Introduction & Context

Throughput scaling for size reduction is a critical process engineering task used to transition from pilot-scale operations to full-scale production. This methodology ensures that equipment such as hammer mills and crushers maintain consistent performance metrics, including particle size distribution and energy consumption. By applying principles of geometric, kinematic, and dynamic similarity, engineers can predict production capacity while mitigating risks associated with residence time distribution and flow regime deviations.

Methodology & Formulas

The scaling process relies on the relationship between characteristic dimensions and the scaling exponent. The following algebraic framework defines the calculation logic:

The scale ratio is defined as:

\[ \text{Scale Ratio} = \frac{D_{prod}}{D_{lab}} \]
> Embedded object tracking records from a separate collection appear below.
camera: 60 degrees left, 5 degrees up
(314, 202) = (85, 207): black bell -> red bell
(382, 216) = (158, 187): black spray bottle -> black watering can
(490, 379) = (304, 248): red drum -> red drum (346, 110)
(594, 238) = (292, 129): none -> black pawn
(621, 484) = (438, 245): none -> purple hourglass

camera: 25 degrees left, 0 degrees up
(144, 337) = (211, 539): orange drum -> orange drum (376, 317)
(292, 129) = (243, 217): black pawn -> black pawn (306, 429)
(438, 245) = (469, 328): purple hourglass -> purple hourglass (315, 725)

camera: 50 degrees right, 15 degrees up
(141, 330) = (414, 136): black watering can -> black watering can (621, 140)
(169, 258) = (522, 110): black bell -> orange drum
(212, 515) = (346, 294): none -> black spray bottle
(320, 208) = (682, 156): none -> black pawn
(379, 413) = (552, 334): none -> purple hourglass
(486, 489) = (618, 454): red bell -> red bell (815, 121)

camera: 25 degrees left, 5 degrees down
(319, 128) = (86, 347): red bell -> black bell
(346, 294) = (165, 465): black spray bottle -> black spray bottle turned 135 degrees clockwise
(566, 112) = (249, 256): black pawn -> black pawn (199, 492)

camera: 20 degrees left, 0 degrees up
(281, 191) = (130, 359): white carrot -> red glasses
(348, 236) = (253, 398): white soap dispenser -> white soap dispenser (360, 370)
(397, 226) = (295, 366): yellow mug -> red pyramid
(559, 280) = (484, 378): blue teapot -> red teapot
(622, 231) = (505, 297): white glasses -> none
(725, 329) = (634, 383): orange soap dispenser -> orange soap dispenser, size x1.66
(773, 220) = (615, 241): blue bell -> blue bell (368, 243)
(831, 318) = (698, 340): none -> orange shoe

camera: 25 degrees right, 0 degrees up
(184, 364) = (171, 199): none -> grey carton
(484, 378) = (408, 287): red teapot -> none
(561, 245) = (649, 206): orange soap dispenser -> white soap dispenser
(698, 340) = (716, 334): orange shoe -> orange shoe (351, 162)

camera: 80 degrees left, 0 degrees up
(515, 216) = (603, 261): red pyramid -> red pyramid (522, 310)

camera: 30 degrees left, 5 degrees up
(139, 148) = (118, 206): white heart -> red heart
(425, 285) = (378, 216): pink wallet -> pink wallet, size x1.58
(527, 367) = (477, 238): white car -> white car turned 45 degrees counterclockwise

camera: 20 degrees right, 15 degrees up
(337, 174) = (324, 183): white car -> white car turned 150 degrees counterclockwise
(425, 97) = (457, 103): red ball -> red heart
The scale factor (SF) is calculated using the scaling exponent:

\[ SF = \left( \frac{D_{prod}}{D_{lab}} \right)^{N\_EXPONENT} \]

The final production throughput is determined by:

\[ Q_{prod} = Q_{lab} \cdot SF \]
Parameter Constraint / Condition
Scale-up Ratio \(\frac{D_{prod}}{D_{lab}} \leq MAX\_SCALE\_RATIO\)
Flow Regime \(Re \geq MIN\_REYNOLDS\)
Material Property \(material\_cohesive = False\)

Note: The validity of this model assumes that geometric similarity is maintained and that the process operates within a steady-state, fully developed flow regime. If the material exhibits cohesive properties or if the Reynolds number falls below the defined threshold, the standard scaling model is considered invalid and requires empirical correction factors.